Dans Les Systèmes monétaires, Pascal Salin revient également sur la création de la monnaie unique. Revenant sur la perspective de l’utilité et de la valeur pratique d’une monnaie, Pascal Salin identifie l’euro comme “le reflet du nationalisme monétaire”. L’auteur reproche le cloisonnement institutionnel et le monopole de production de l’euro par la BCE. Ainsi, Pascal Salin est favorable à “un système de monnaies concurrentielles” dans lequel “chaque producteur est incité à proposer une bonne monnaie”. Par conséquent, il formule le souhait d’une “décentralisation du système monétaire européen”.
Prolongeant sa réflexion, il s’intéresse également aux nouvelles mutations économiques. L’Internet bouscule à la fois la définition, les modes de production et le rôle de la monnaie. Pascal Salin constate que l’Internet conduit à une “désétatisation de la monnaie et à la disparition de toutes les réglementations (…)”. L’invention de nouvelles monnaies, à l’instar du bitcoin, met en place un processus concurrentiel entre “monnaies privées et a-nationales”.

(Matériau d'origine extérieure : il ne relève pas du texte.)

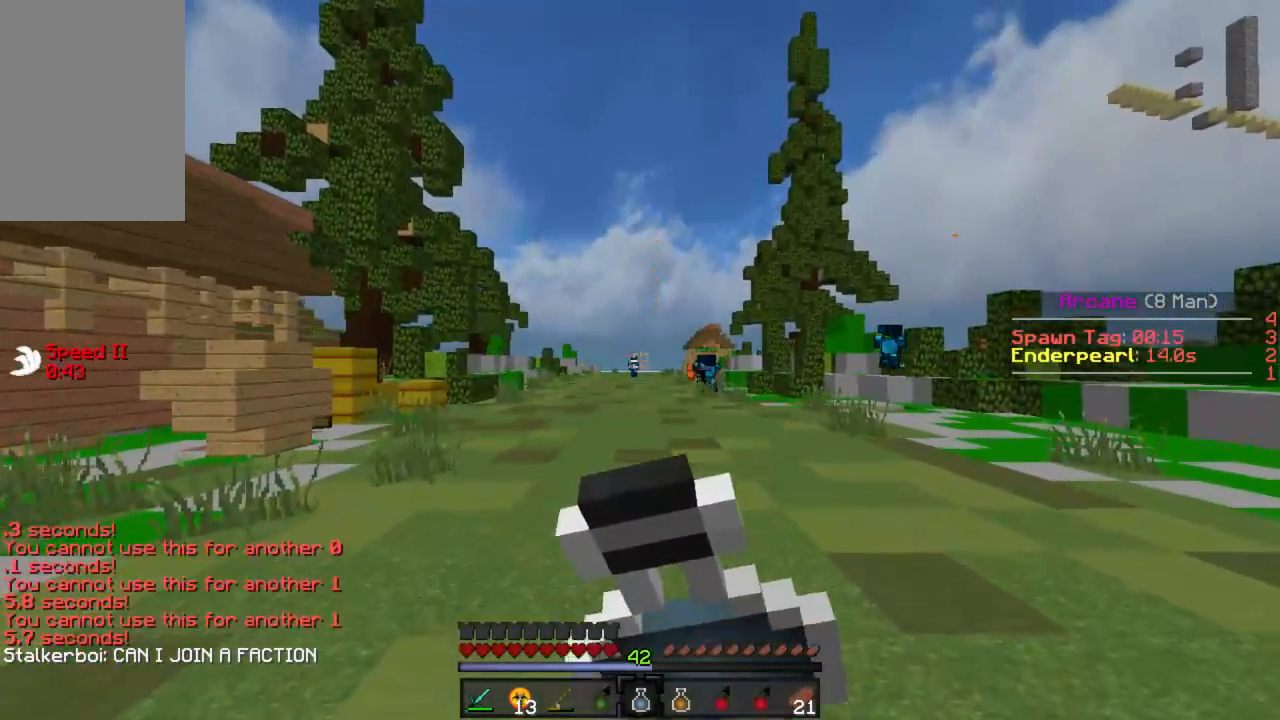
{"keys": ["w"], "mouse": [], "events": [[400, "mouse_right", "up"]]}
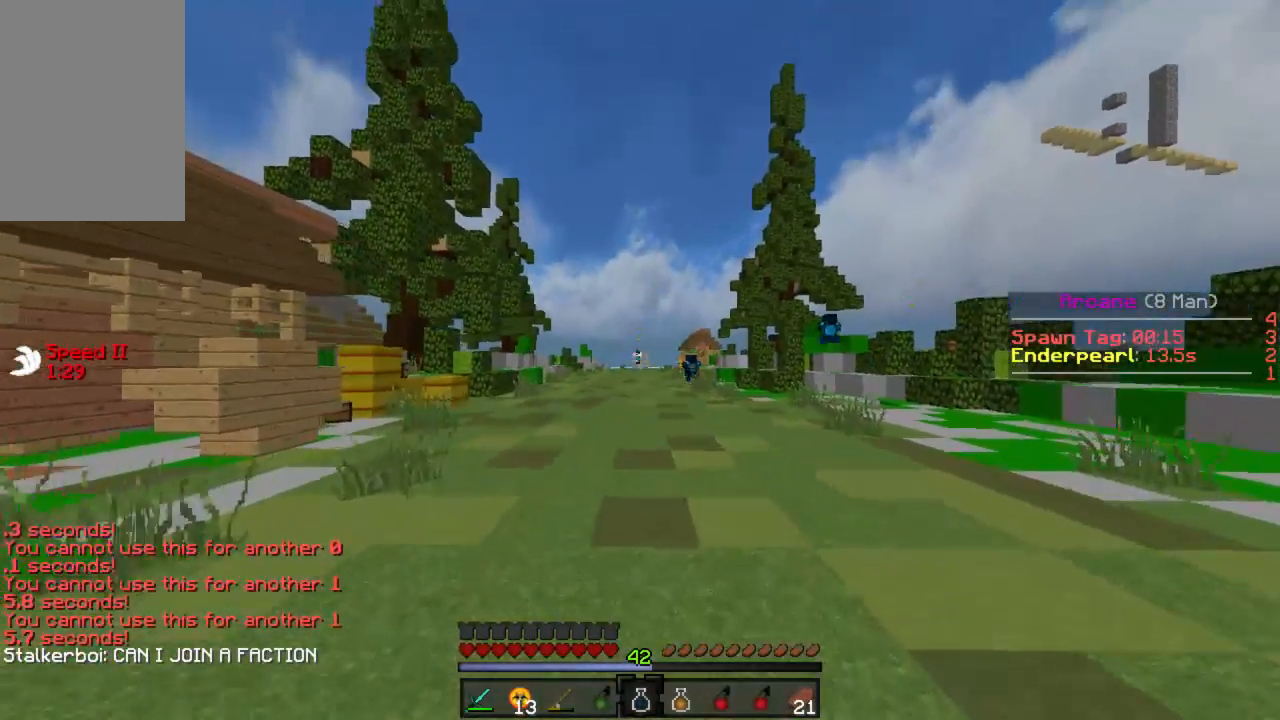
{"keys": ["s"], "mouse": [], "events": [[178, "w", "up"], [200, "a", "down"], [333, "s", "down"], [489, "a", "up"]]}
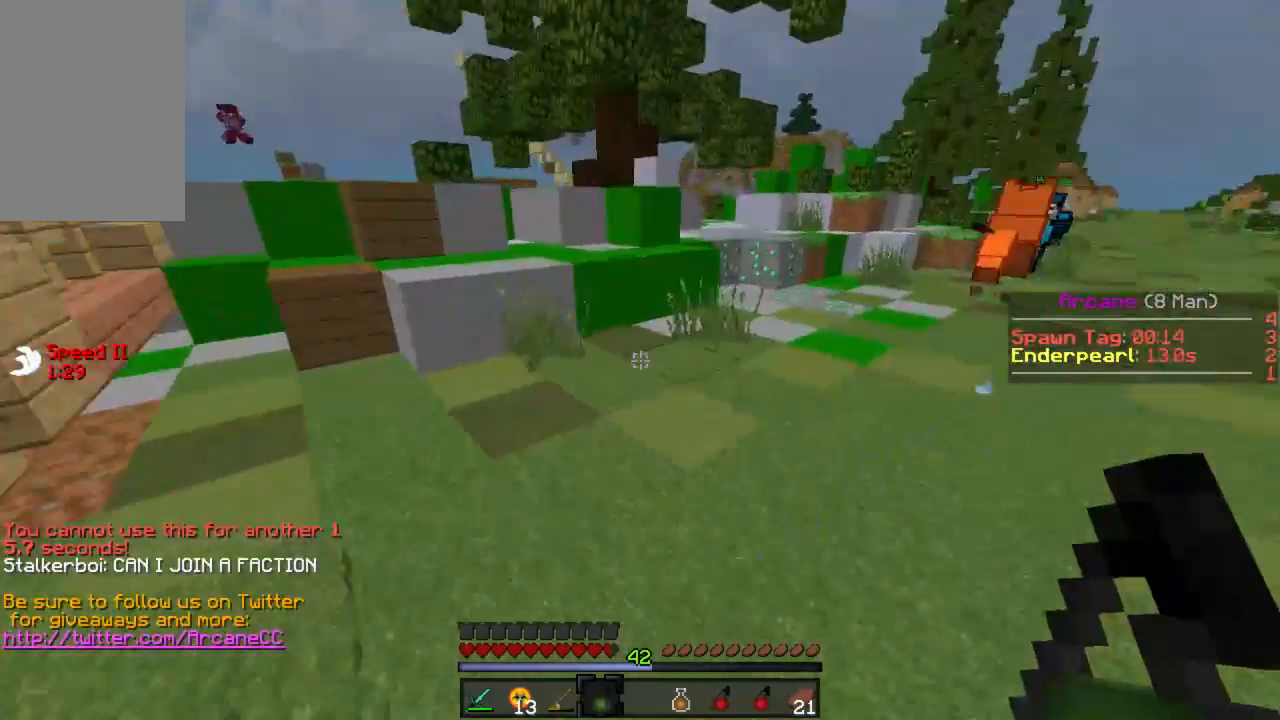
{"keys": ["a"], "mouse": [], "events": [[111, "a", "down"], [111, "mouse_right", "down"], [178, "mouse_right", "up"], [378, "s", "up"]]}
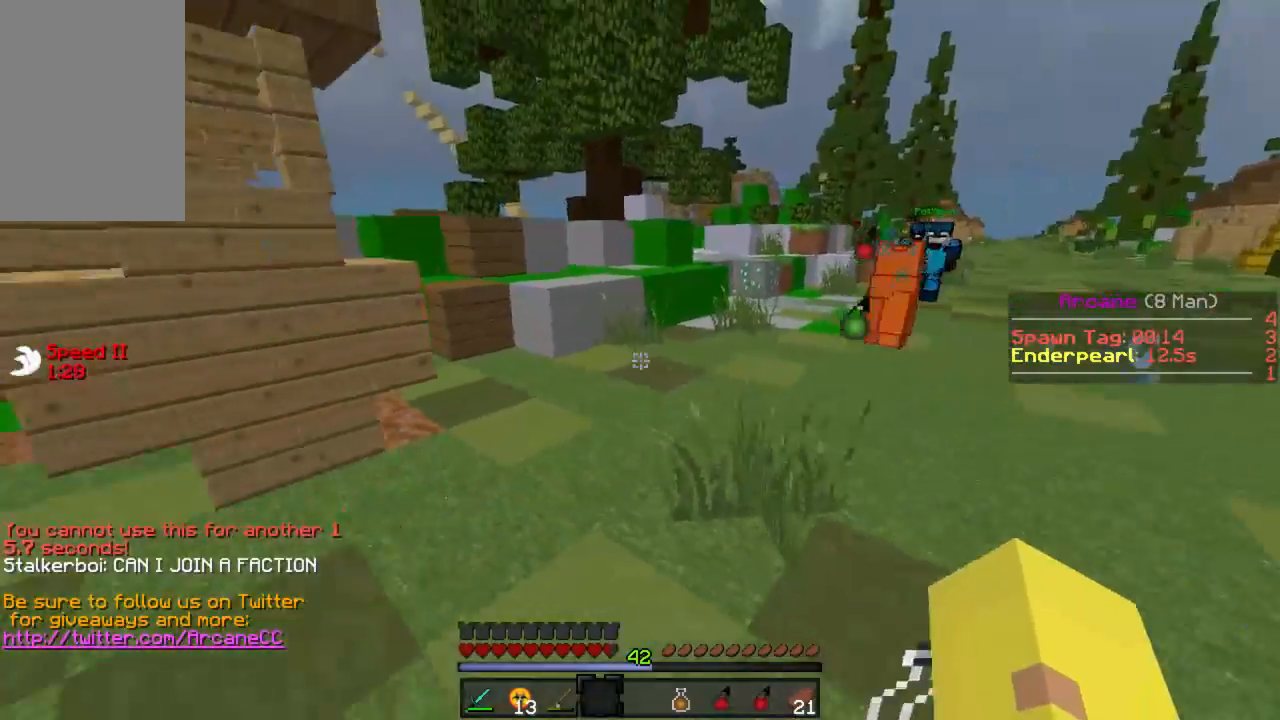
{"keys": ["w"], "mouse": [], "events": [[22, "w", "down"], [111, "a", "up"]]}
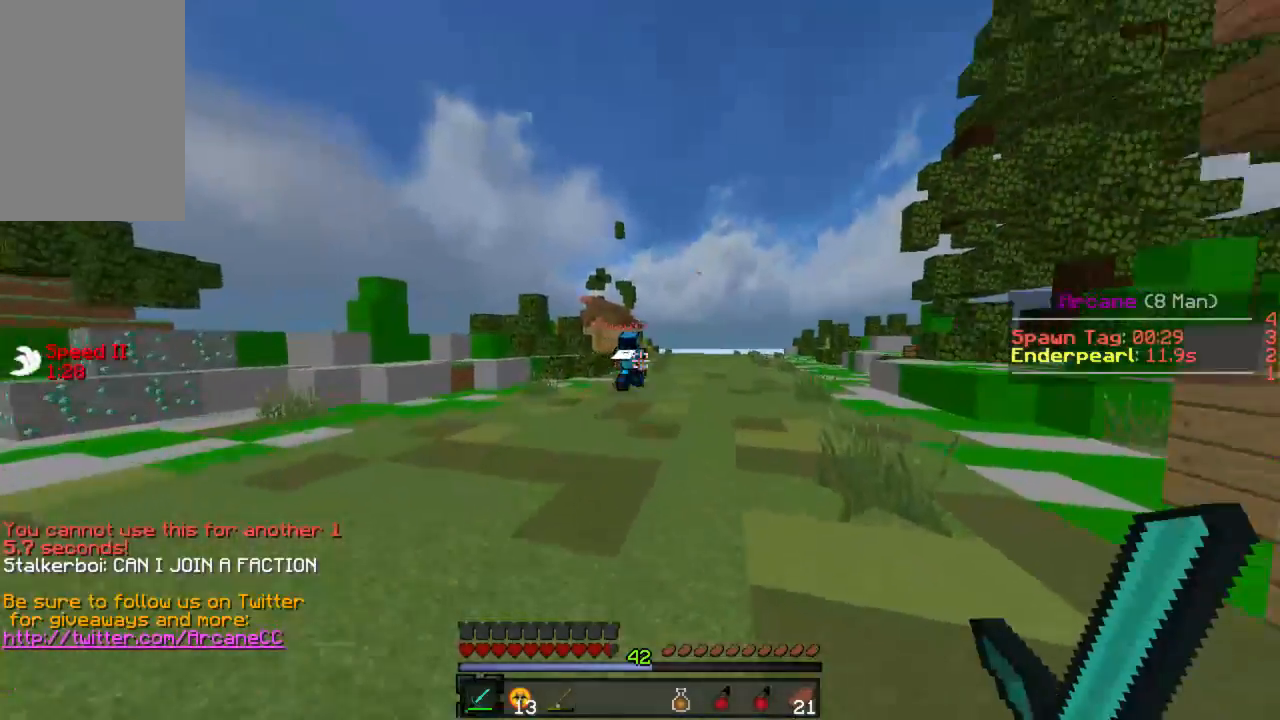
{"keys": ["w"], "mouse": [], "events": []}
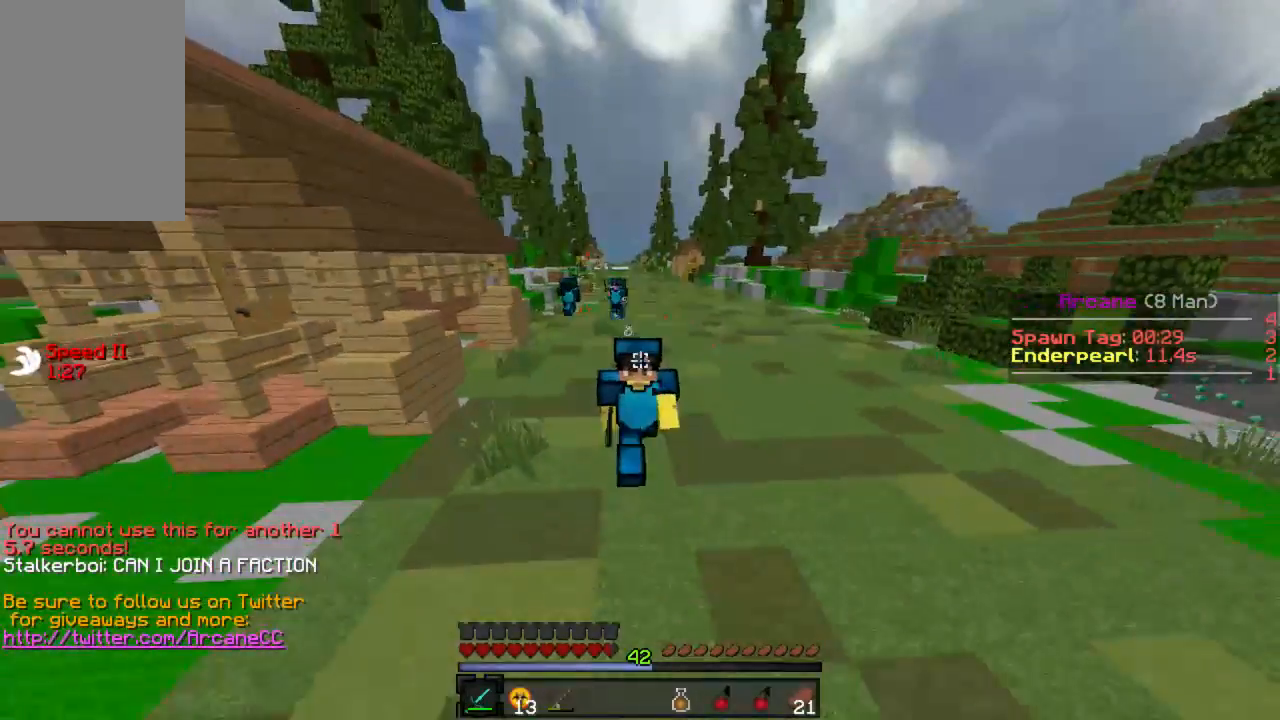
{"keys": ["w"], "mouse": [], "events": []}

Néanmoins, l’auteur insiste sur la qualité d’utilité relative que doit revêtir une monnaie pour subsister face à la concurrence. La perspective est celle d’une désétatisation de la monnaie et la disparition à terme de la politique monétaire.
En conclusion, la politique monétaire se constitue pour Pascal Salin comme « une modalité spécifique d’interventionnisme étatique ». Dès lors, la critique de l’auteur ne porte pas tant sur « la nature même des systèmes monétaires », mais sur l’existence de mécanismes régulateurs qui « en réalité déstabilisent» les systèmes monétaires. L’ouvrage de Pascal Salin apporte des éléments substantiels à l’analyse des systèmes monétaires modernes. L’effort didactique est à saluer eu égard à la complexité des thèmes abordés.